There is just so much great literature out there, that I sometimes feel there just aren’t enough hours in the day! I love using the 1000 Good Books List and Honey for a Child’s Heart to find great literature selections for my kids at their appropriate reading level. Each year I come up with reading selections that line up with our history studies, as well as the literature I want them to cover that year. Throw in a list for family read-alouds, and we have a great time reading and learning together.

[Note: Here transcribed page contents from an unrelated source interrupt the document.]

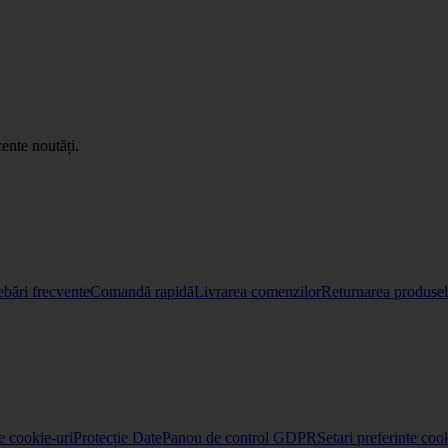
ente noutăți.
ebări frecvente
Comandă rapidă
Livrarea comenzilor
Returnarea produselo
re cookie-uri
Protecție Date
Panou de control GDPR
Setari preferinte coo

Sometimes, it is far more important to let the “schoolwork” go to address a character issue in my kids. This was a hard-learned lesson for me. I like very much crossing things off the daily to-do list. But sometimes it is a better choice to let the work stay unfinished and have that heart-to-heart with the child who is grumbling and complaining, or with the child who is choosing harsh words. Bringing Scripture to bear in these situations promotes opportunities for our children to be “doers of the Word” and not only hearers. Gentle correction and an opportunity to correct the offense and restore the relationship are, in the end, far more important than fractions, vocabulary, or spelling. It is a window into the very character of God. We must be commanded to do these things because they DO NOT come easily to the human race. We would much rather be selfish, prideful complainers, wouldn’t we?
Ultimately, we want to create a home environment where Christ is the head, where opportunities for learning about Him abound, and where His Word is honored.